Moon moved to Hintok Mountain Camp early April and was then sent to Tamarkan to take up the post of Senior Medical Officer. He took up the post on 1 May 1943 where he took charge of a camp that was not a proper hospital as it remained essentially unchanged from when the bamboo huts served as the quarters for POW workers that preceded them.[3][4] Here Moon worked under a British Territorial Officer Lt Col Philip Toosey who was well-ordered and disciplined which helped with hygiene and the organisation of Moon's medical staff, mainly made up of enlisted soldiers.[5]
On 3 May the first party of sick men arrived by barge at Tamarkan and after this, about 100 a day came. Many were delivered at night and left in the rice fields where parties had to be sent out to find them.[4]
Moon was also at Chungkai and Tamuang at various times.[6][7]

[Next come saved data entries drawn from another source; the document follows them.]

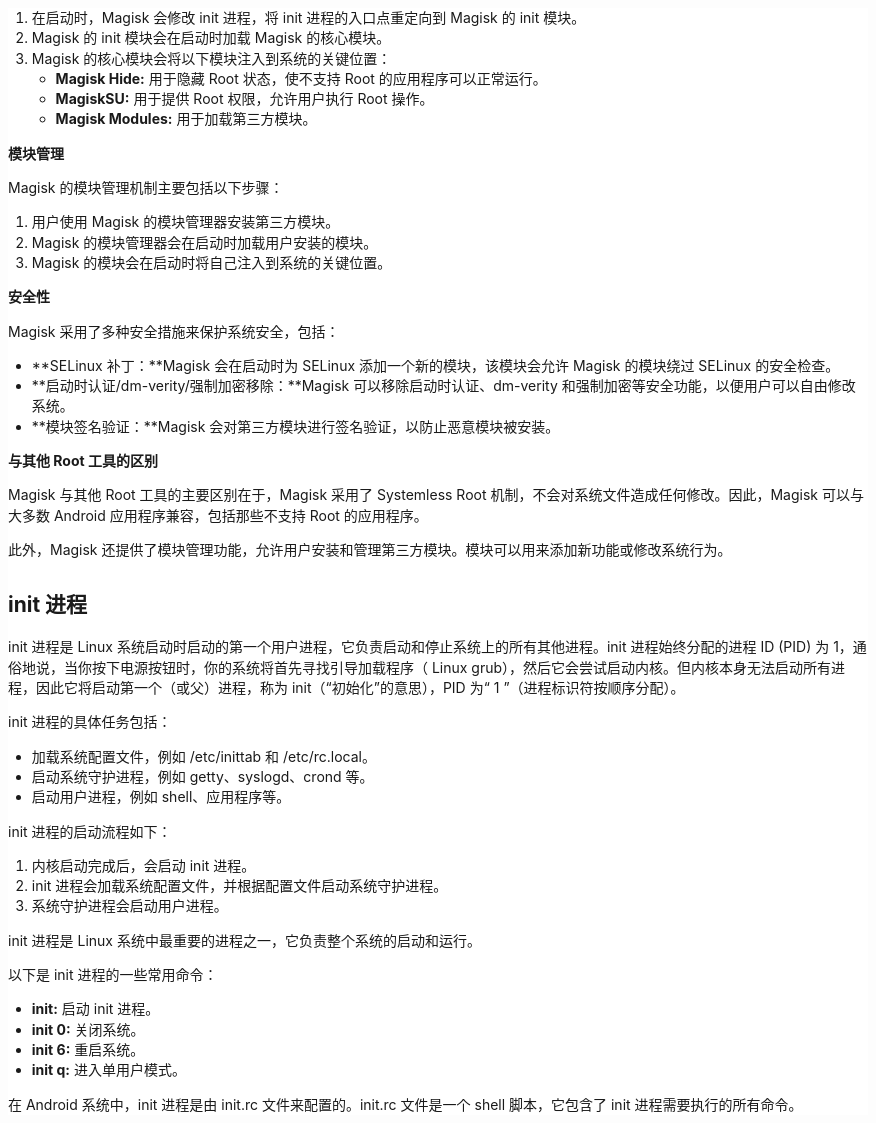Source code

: 1. 在启动时，Magisk 会修改 init 进程，将 init 进程的入口点重定向到 Magisk 的 init 模块。
2. Magisk 的 init 模块会在启动时加载 Magisk 的核心模块。
3. Magisk 的核心模块会将以下模块注入到系统的关键位置：
   - **Magisk Hide:** 用于隐藏 Root 状态，使不支持 Root 的应用程序可以正常运行。
   - **MagiskSU:** 用于提供 Root 权限，允许用户执行 Root 操作。
   - **Magisk Modules:** 用于加载第三方模块。

**模块管理**

Magisk 的模块管理机制主要包括以下步骤：

1. 用户使用 Magisk 的模块管理器安装第三方模块。
2. Magisk 的模块管理器会在启动时加载用户安装的模块。
3. Magisk 的模块会在启动时将自己注入到系统的关键位置。

**安全性**

Magisk 采用了多种安全措施来保护系统安全，包括：

- **SELinux 补丁：**Magisk 会在启动时为 SELinux 添加一个新的模块，该模块会允许 Magisk 的模块绕过 SELinux 的安全检查。
- **启动时认证/dm-verity/强制加密移除：**Magisk 可以移除启动时认证、dm-verity 和强制加密等安全功能，以便用户可以自由修改系统。
- **模块签名验证：**Magisk 会对第三方模块进行签名验证，以防止恶意模块被安装。

**与其他 Root 工具的区别**

Magisk 与其他 Root 工具的主要区别在于，Magisk 采用了 Systemless Root 机制，不会对系统文件造成任何修改。因此，Magisk 可以与大多数 Android 应用程序兼容，包括那些不支持 Root 的应用程序。

此外，Magisk 还提供了模块管理功能，允许用户安装和管理第三方模块。模块可以用来添加新功能或修改系统行为。

## init 进程

init 进程是 Linux 系统启动时启动的第一个用户进程，它负责启动和停止系统上的所有其他进程。init 进程始终分配的进程 ID (PID) 为 1，通俗地说，当你按下电源按钮时，你的系统将首先寻找引导加载程序（ Linux grub），然后它会尝试启动内核。但内核本身无法启动所有进程，因此它将启动第一个（或父）进程，称为 init（“初始化”的意思），PID 为“ 1 ”（进程标识符按顺序分配）。

init 进程的具体任务包括：

- 加载系统配置文件，例如 /etc/inittab 和 /etc/rc.local。
- 启动系统守护进程，例如 getty、syslogd、crond 等。
- 启动用户进程，例如 shell、应用程序等。

init 进程的启动流程如下：

1. 内核启动完成后，会启动 init 进程。
2. init 进程会加载系统配置文件，并根据配置文件启动系统守护进程。
3. 系统守护进程会启动用户进程。

init 进程是 Linux 系统中最重要的进程之一，它负责整个系统的启动和运行。

以下是 init 进程的一些常用命令：

- **init:** 启动 init 进程。
- **init 0:** 关闭系统。
- **init 6:** 重启系统。
- **init q:** 进入单用户模式。

在 Android 系统中，init 进程是由 init.rc 文件来配置的。init.rc 文件是一个 shell 脚本，它包含了 init 进程需要执行的所有命令。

Moon is credited with causing one of the most comprehensive records of wartime Far East POW camp conditions and atrocities to come into being. He enlisted four prisoners with artistic skill, Ashley George Old, Jack Bridger Chalker, Philip Meninsky and Keith Neighbour,[8] to create paintings of the camps, prisoners and injuries. The artists undertook this work in circumstances of extreme difficulty and danger.[6][9] Many of these paintings were buried in the ground at Moon's final camp, then recovered after the war and archived by the State Library of Victoria.[10]
In 1995 an exhibition of the works was held under the title 'The Major Arthur Moon Collection'.[11] The collection catalogue cover shows a painting of a beckoning hand titled 'Bomb wound (air attack)' by Old and is compared in the narrative to Picasso's Guernica as a truly extraordinary image of war.
The Australian War Memorial holds photographs of Moon operating in the camps.[12][13] Arthur Moon Papers, Letters, and Medical Reports, including the diagrams and maps of burial sites of soldiers at the Tamarkan POW camp are held by The State Library of New South Wales, MLMSS 4234.